Willem van Toorn heeft ook brieven geselecteerd aan vrienden, familieleden, uitgevers en schrijvers. Op die manier leren we Kafka kennen als Duitstalige Jood in Praag die zich in de literaire wereld begeeft en uitgroeit tot schrijver. Uit de brieven blijkt dat hij contact heeft met veel literaire tijdgenoten, dat hij al eens een brief stuurt naar Martin Buber of Robert Musil. Kafka werkt overdag voor een verzekeringsbedrijf maar zijn echte werk, het literaire, schrijft hij neer tijdens zijn slapeloze nachten. Dat vergt veel van zijn krachten. Hij schrijft aan Eugen Pfohl van de verzekeringsmaatschappij:

Toen ik vandaag uit bed wilde stappen ben ik gewoon in elkaar gezakt. Dat heeft een heel simpele oorzaak, ik ben volkomen overwerkt. Niet door het kantoor maar door mijn ander werk. […] Alleen is het voor mij nu eenmaal een verschrikkelijk dubbelleven, waar waarschijnlijk alleen de waanzin een uitweg aan biedt.

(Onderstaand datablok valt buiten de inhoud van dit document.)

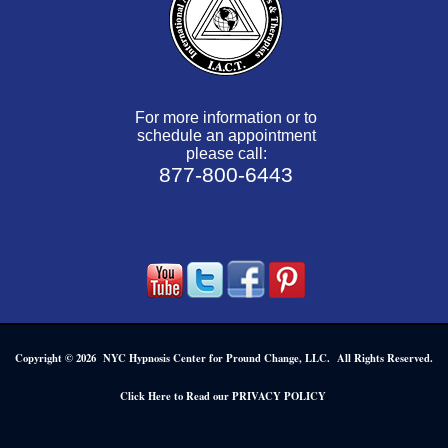
For more information or to
schedule an appointment
please call:
877-800-6443
Copyright © 2026 NYC Hypnosis Center for Pround Change, LLC. All Rights Reserved.
.
Click Here to Read our PRIVACY POLICY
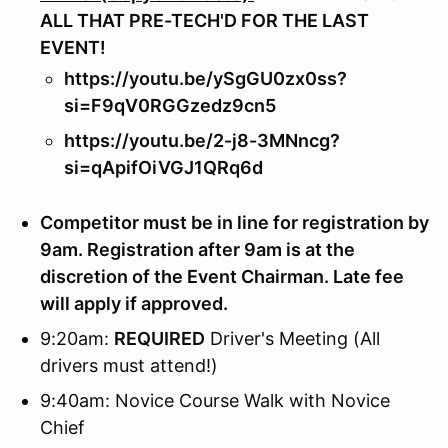
ALL THAT PRE-TECH'D FOR THE LAST
EVENT!
https://youtu.be/ySgGU0zx0ss?
si=F9qV0RGGzedz9cn5
https://youtu.be/2-j8-3MNncg?
si=qApifOiVGJ1QRq6d
Competitor must be in line for registration by
9am. Registration after 9am is at the
discretion of the Event Chairman. Late fee
will apply if approved.
9:20am:
REQUIRED
Driver's Meeting (All
drivers must attend!)
9:40am: Novice Course Walk with Novice
Chief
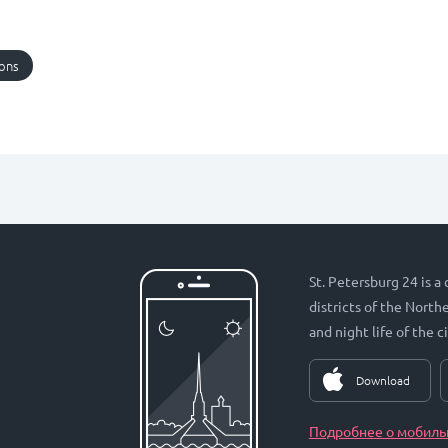
ions
St. Petersburg 24 is a
districts of the Nort
and night life of the ci
Download
Подробнее о мобиль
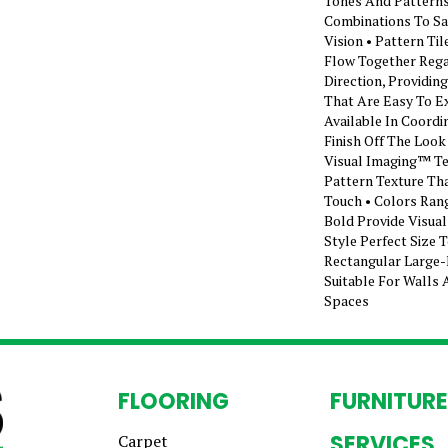
Tones And Patterns
Combinations To Sa
Vision • Pattern Ti
Flow Together Rega
Direction, Providi
That Are Easy To Ex
Available In Coordi
Finish Off The Look
Visual Imaging™ T
Pattern Texture Tha
Touch • Colors Ran
Bold Provide Visua
Style Perfect Size 
Rectangular Large-
Suitable For Walls 
Spaces
FLOORING
FURNITURE
SERVICES
Carpet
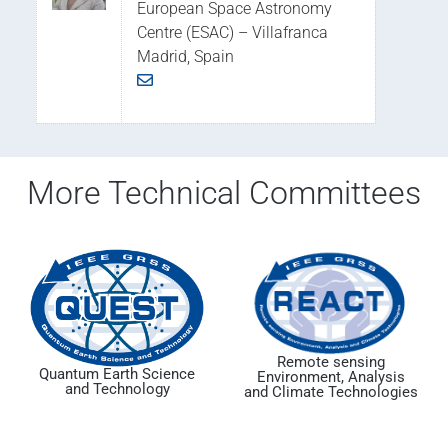
European Space Astronomy
Centre (ESAC) – Villafranca
Madrid, Spain
More Technical Committees
Remote sensing
Quantum Earth Science
Environment, Analysis
and Technology
and Climate Technologies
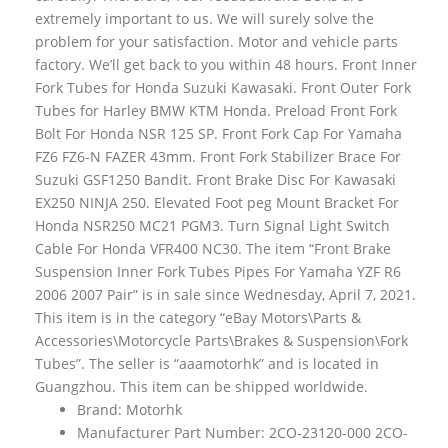
extremely important to us. We will surely solve the
problem for your satisfaction. Motor and vehicle parts
factory. We’ll get back to you within 48 hours. Front Inner
Fork Tubes for Honda Suzuki Kawasaki. Front Outer Fork
Tubes for Harley BMW KTM Honda. Preload Front Fork
Bolt For Honda NSR 125 SP. Front Fork Cap For Yamaha
FZ6 FZ6-N FAZER 43mm. Front Fork Stabilizer Brace For
Suzuki GSF1250 Bandit. Front Brake Disc For Kawasaki
EX250 NINJA 250. Elevated Foot peg Mount Bracket For
Honda NSR250 MC21 PGM3. Turn Signal Light Switch
Cable For Honda VFR400 NC30. The item “Front Brake
Suspension Inner Fork Tubes Pipes For Yamaha YZF R6
2006 2007 Pair” is in sale since Wednesday, April 7, 2021.
This item is in the category “eBay Motors\Parts &
Accessories\Motorcycle Parts\Brakes & Suspension\Fork
Tubes”. The seller is “aaamotorhk” and is located in
Guangzhou. This item can be shipped worldwide.
Brand: Motorhk
Manufacturer Part Number: 2CO-23120-000 2CO-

Maar dat schrijven is voor Kafka natuurlijk wel van levensbelang. Aan Felice schrijft hij:

Mijn leven bestaat en bestond in wezen van oudsher uit pogingen om te schrijven en meestal mislukte pogingen. Maar als ik niet schreef, dan lag ik al op de grond, klaar om als oud vuil weggeveegd te worden.

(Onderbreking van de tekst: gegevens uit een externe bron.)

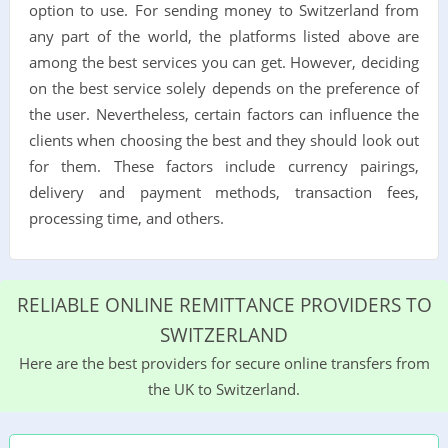
option to use. For sending money to Switzerland from
any part of the world, the platforms listed above are
among the best services you can get. However, deciding
on the best service solely depends on the preference of
the user. Nevertheless, certain factors can influence the
clients when choosing the best and they should look out
for them. These factors include currency pairings,
delivery and payment methods, transaction fees,
processing time, and others.
RELIABLE ONLINE REMITTANCE PROVIDERS TO
SWITZERLAND
Here are the best providers for secure online transfers from
the UK to Switzerland.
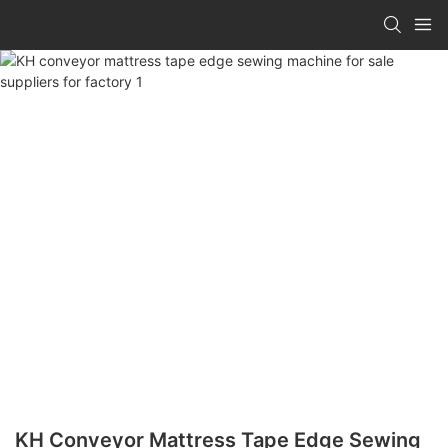
KH Conveyor Mattress Tape Edge Sewing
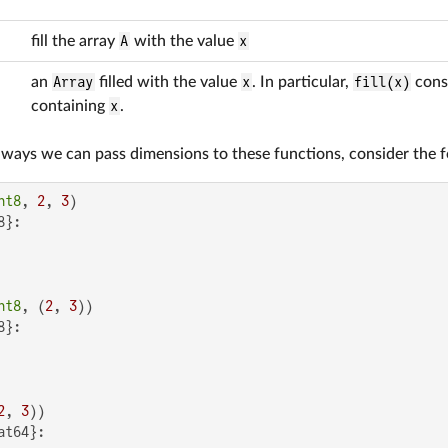
fill the array
A
with the value
x
an
Array
filled with the value
x
. In particular,
fill(x)
cons
containing
x
.
s ways we can pass dimensions to these functions, consider the 
nt8
, 
2
, 
3
}:

nt8
, (
2
, 
3
}:

2
, 
3
t64}:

Naar het einde van het boek komt Kafka’s gezondheid nadrukkelijker aan bod: hij was altijd al ziekelijk en verbleef dikwijls in sanatoria maar op zijn vierendertigste kreeg hij tuberculose – een ziekte die hij niet in de eerste plaats als ziekte zal beschouwen maar wel als zijn ‘totale bankroet’:

Ik ben geestelijk ziek, mijn longziekte is alleen maar een buiten-zijn-oevers-treden van mijn geestelijke ziekte.

De brieven van Kafka zijn bijzonder mooi en hebben een hoog literair gehalte. Toch blijven sommige zaken wat cryptisch omdat de auteur vaak ingewikkelde en omslachtige manieren gebruikt om iets te formuleren. Zo blijven sommige psychologische analyses duister. Door het koortsachtige schrijven wordt soms ook de interpunctie verwaarloosd. In zijn verhalen en romans schrijft Kafka helderder. Wel geeft Willem van Toorn dikwijls meer duiding onder sommige brieven, maar misschien had hij de correspondenten voor beginnende lezers uitgebreider kunnen introduceren. Ik moet u zo ontzettend veel schrijven bevat een mooie keuze en prima vertaling van Kafka’s brieven en is, samen met zijn Kafka voor beginners, een uitmuntende kennismaking met een van de allergrootste schrijvers.

Kris Velter

Franz Kafka – Ik moet u zo ontzettend veel schrijven. Vertaald uit het Duits door Willem van Toorn. Athenaeum – Polak & Van Gennep, Amsterdam. 344 blz. € 27,50.